Omit the pictures while printing every entry below exactly as given.

Segment Open

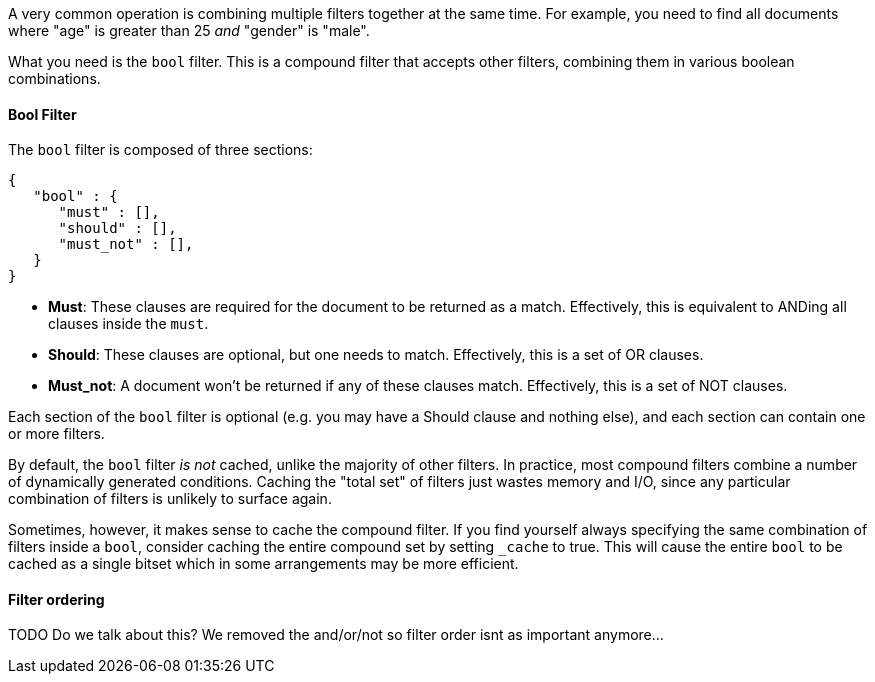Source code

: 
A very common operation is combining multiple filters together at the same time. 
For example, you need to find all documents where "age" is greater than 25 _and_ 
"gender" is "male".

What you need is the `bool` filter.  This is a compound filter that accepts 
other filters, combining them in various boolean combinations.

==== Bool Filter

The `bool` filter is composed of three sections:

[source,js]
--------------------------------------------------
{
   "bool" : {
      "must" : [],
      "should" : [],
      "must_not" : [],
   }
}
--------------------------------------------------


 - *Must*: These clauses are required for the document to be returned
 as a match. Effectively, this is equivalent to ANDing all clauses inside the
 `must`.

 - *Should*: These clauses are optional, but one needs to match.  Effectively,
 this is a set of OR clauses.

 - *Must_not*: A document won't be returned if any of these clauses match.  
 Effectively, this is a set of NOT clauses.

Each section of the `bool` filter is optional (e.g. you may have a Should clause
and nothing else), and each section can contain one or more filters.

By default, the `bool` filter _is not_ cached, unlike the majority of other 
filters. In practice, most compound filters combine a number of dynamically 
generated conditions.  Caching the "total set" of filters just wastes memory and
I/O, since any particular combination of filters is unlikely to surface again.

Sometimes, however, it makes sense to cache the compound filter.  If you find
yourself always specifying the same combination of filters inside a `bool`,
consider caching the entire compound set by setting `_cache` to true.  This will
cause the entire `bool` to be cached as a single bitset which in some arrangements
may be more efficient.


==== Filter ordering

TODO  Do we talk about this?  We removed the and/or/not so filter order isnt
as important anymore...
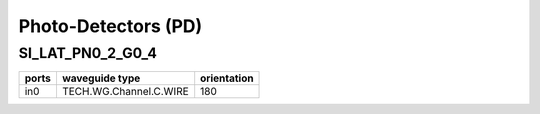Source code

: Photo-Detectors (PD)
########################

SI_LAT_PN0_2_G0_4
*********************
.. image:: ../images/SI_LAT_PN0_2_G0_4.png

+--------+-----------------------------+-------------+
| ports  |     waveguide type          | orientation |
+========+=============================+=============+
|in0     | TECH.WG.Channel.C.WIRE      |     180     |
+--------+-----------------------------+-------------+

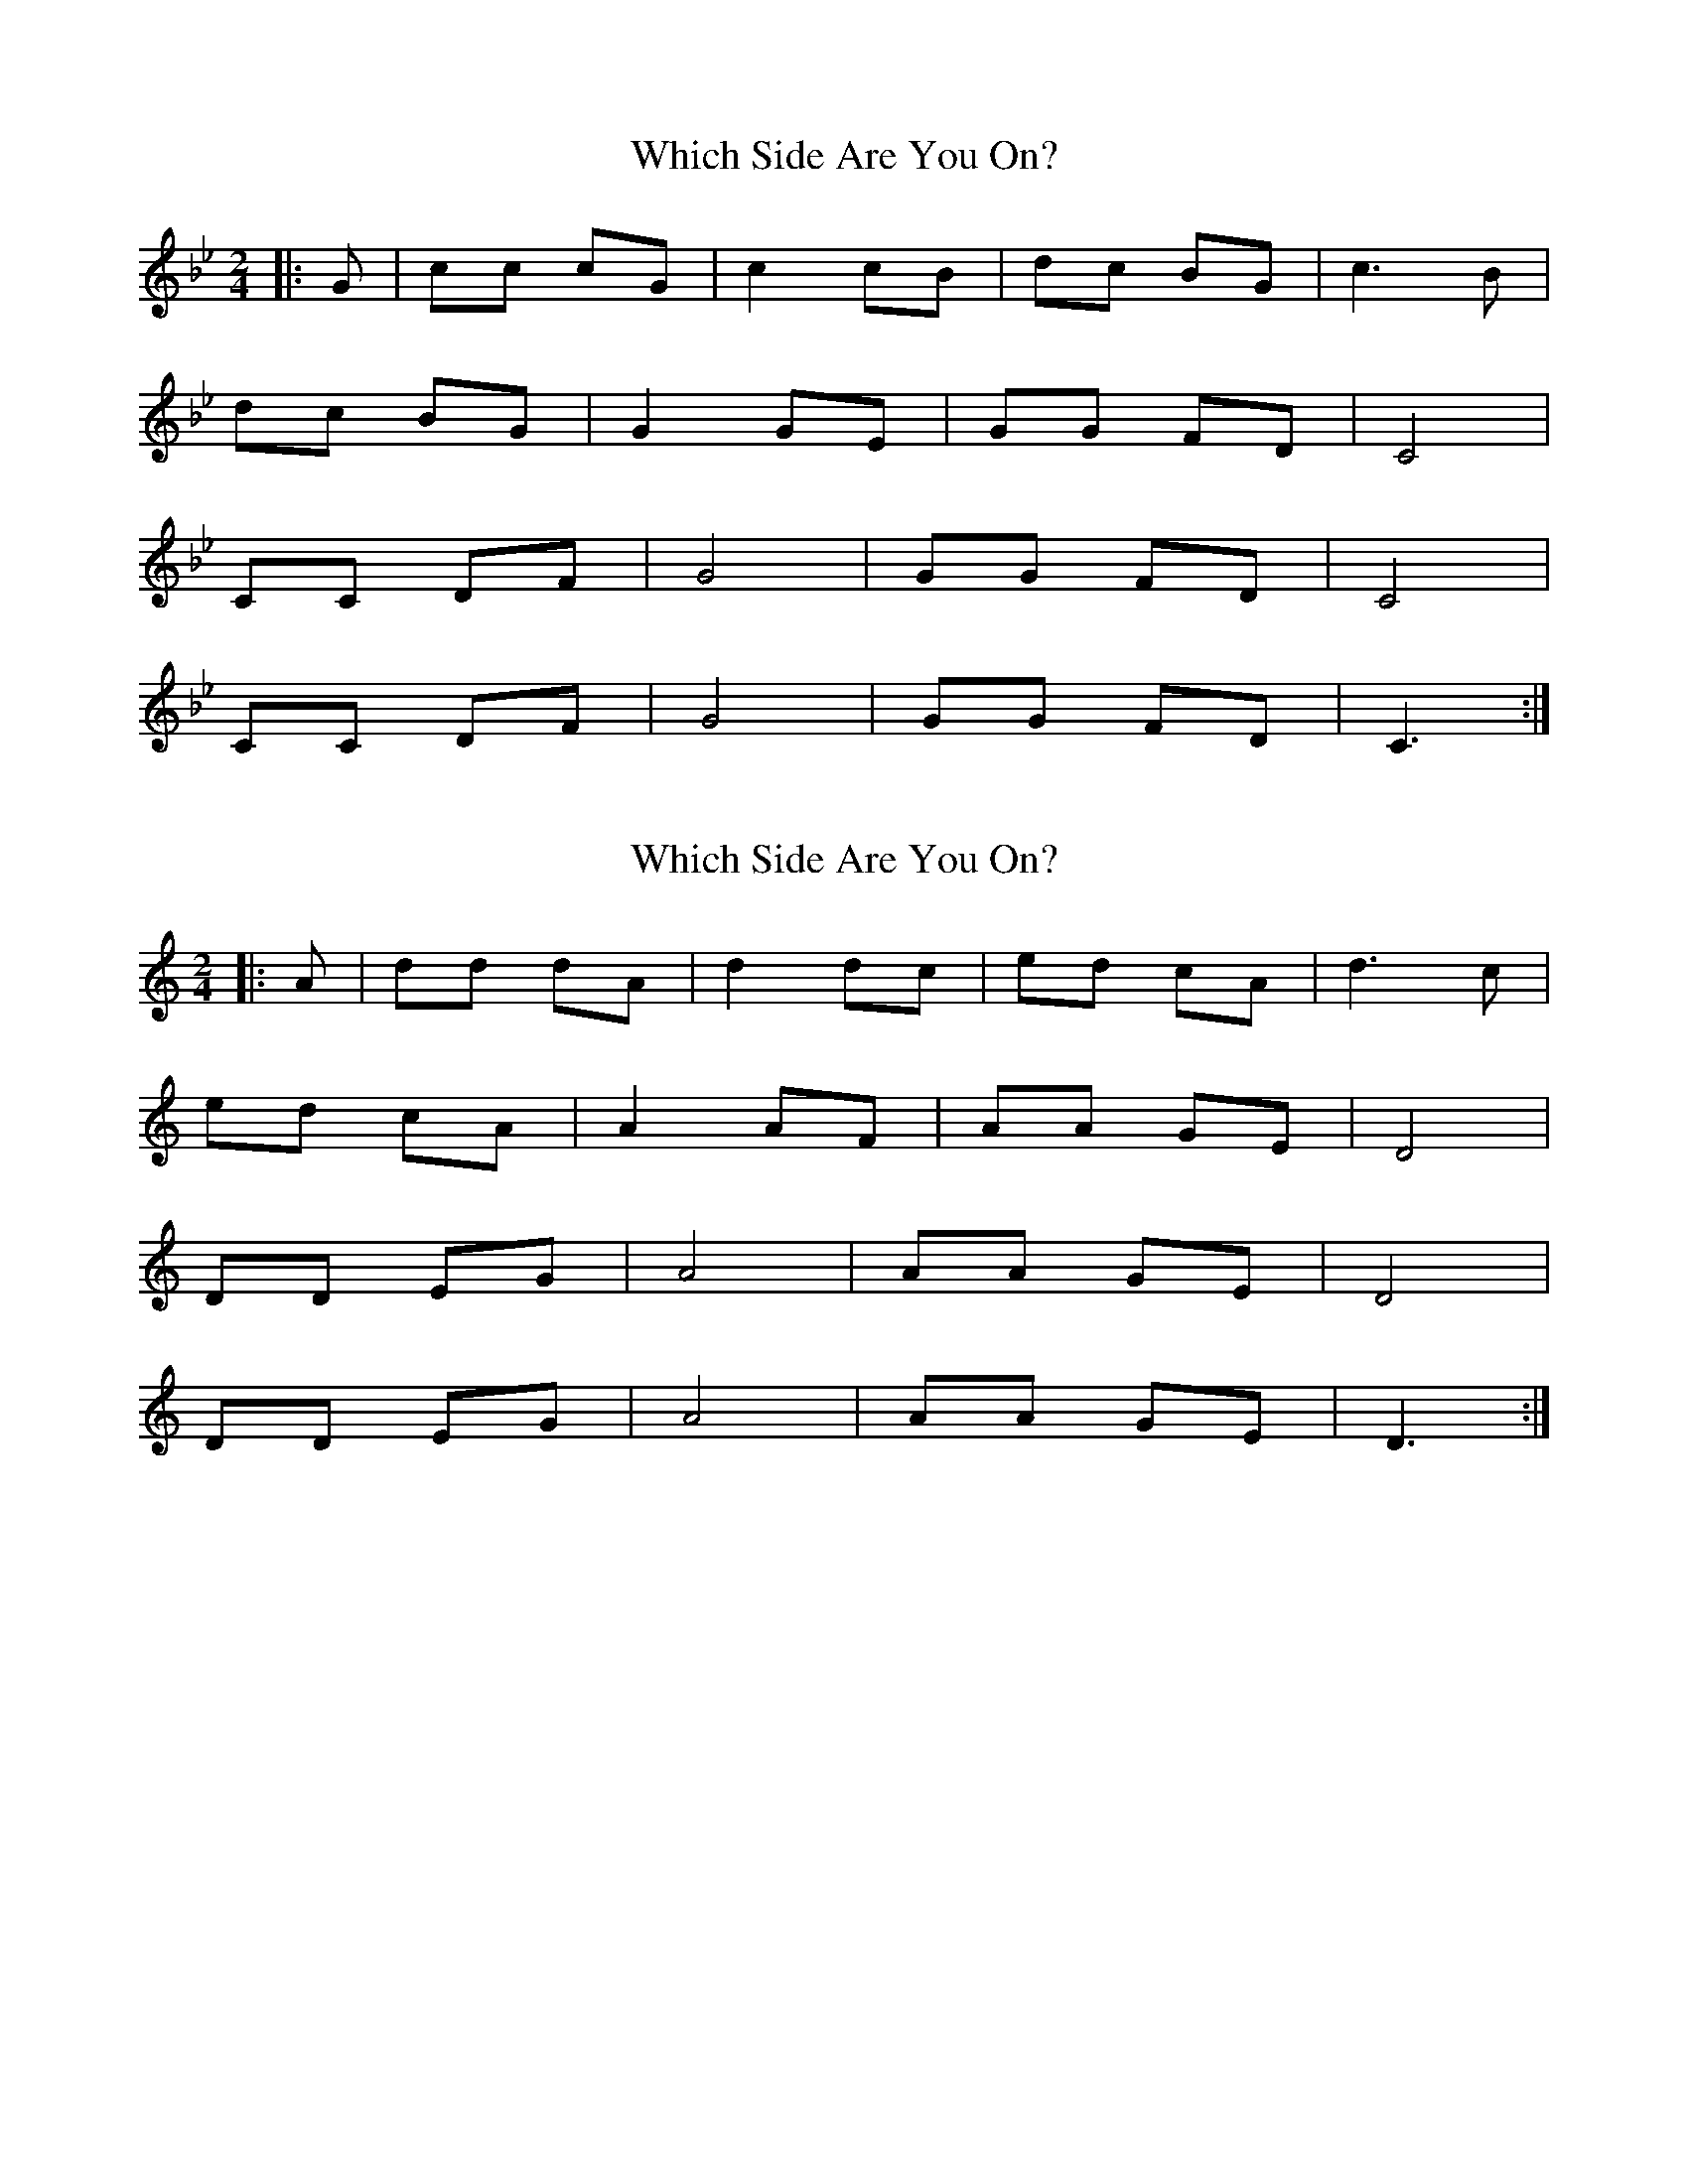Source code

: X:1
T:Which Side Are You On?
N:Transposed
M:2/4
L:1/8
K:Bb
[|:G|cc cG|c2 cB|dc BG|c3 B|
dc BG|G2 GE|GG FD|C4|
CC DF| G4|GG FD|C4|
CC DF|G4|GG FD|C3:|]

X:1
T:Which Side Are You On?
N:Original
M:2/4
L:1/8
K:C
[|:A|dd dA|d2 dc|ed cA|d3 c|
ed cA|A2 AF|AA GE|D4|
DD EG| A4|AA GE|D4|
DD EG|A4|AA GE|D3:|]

Segment Closed

ANSWER FOR THIS EXERCISE »
Source code

: 
A very common operation is combining multiple filters together at the same time. 
For example, you need to find all documents where "age" is greater than 25 _and_ 
"gender" is "male".

What you need is the `bool` filter.  This is a compound filter that accepts 
other filters, combining them in various boolean combinations.

==== Bool Filter

The `bool` filter is composed of three sections:

[source,js]
--------------------------------------------------
{
   "bool" : {
      "must" : [],
      "should" : [],
      "must_not" : [],
   }
}
--------------------------------------------------


 - *Must*: These clauses are required for the document to be returned
 as a match. Effectively, this is equivalent to ANDing all clauses inside the
 `must`.

 - *Should*: These clauses are optional, but one needs to match.  Effectively,
 this is a set of OR clauses.

 - *Must_not*: A document won't be returned if any of these clauses match.  
 Effectively, this is a set of NOT clauses.

Each section of the `bool` filter is optional (e.g. you may have a Should clause
and nothing else), and each section can contain one or more filters.

By default, the `bool` filter _is not_ cached, unlike the majority of other 
filters. In practice, most compound filters combine a number of dynamically 
generated conditions.  Caching the "total set" of filters just wastes memory and
I/O, since any particular combination of filters is unlikely to surface again.

Sometimes, however, it makes sense to cache the compound filter.  If you find
yourself always specifying the same combination of filters inside a `bool`,
consider caching the entire compound set by setting `_cache` to true.  This will
cause the entire `bool` to be cached as a single bitset which in some arrangements
may be more efficient.


==== Filter ordering

TODO  Do we talk about this?  We removed the and/or/not so filter order isnt
as important anymore...
Source code

: Photo-Detectors (PD)
########################

SI_LAT_PN0_2_G0_4
*********************
.. image:: ../images/SI_LAT_PN0_2_G0_4.png

+--------+-----------------------------+-------------+
| ports  |     waveguide type          | orientation |
+========+=============================+=============+
|in0     | TECH.WG.Channel.C.WIRE      |     180     |
+--------+-----------------------------+-------------+

Source code

: X:1
T:Which Side Are You On?
N:Transposed
M:2/4
L:1/8
K:Bb
[|:G|cc cG|c2 cB|dc BG|c3 B|
dc BG|G2 GE|GG FD|C4|
CC DF| G4|GG FD|C4|
CC DF|G4|GG FD|C3:|]

X:1
T:Which Side Are You On?
N:Original
M:2/4
L:1/8
K:C
[|:A|dd dA|d2 dc|ed cA|d3 c|
ed cA|A2 AF|AA GE|D4|
DD EG| A4|AA GE|D4|
DD EG|A4|AA GE|D3:|]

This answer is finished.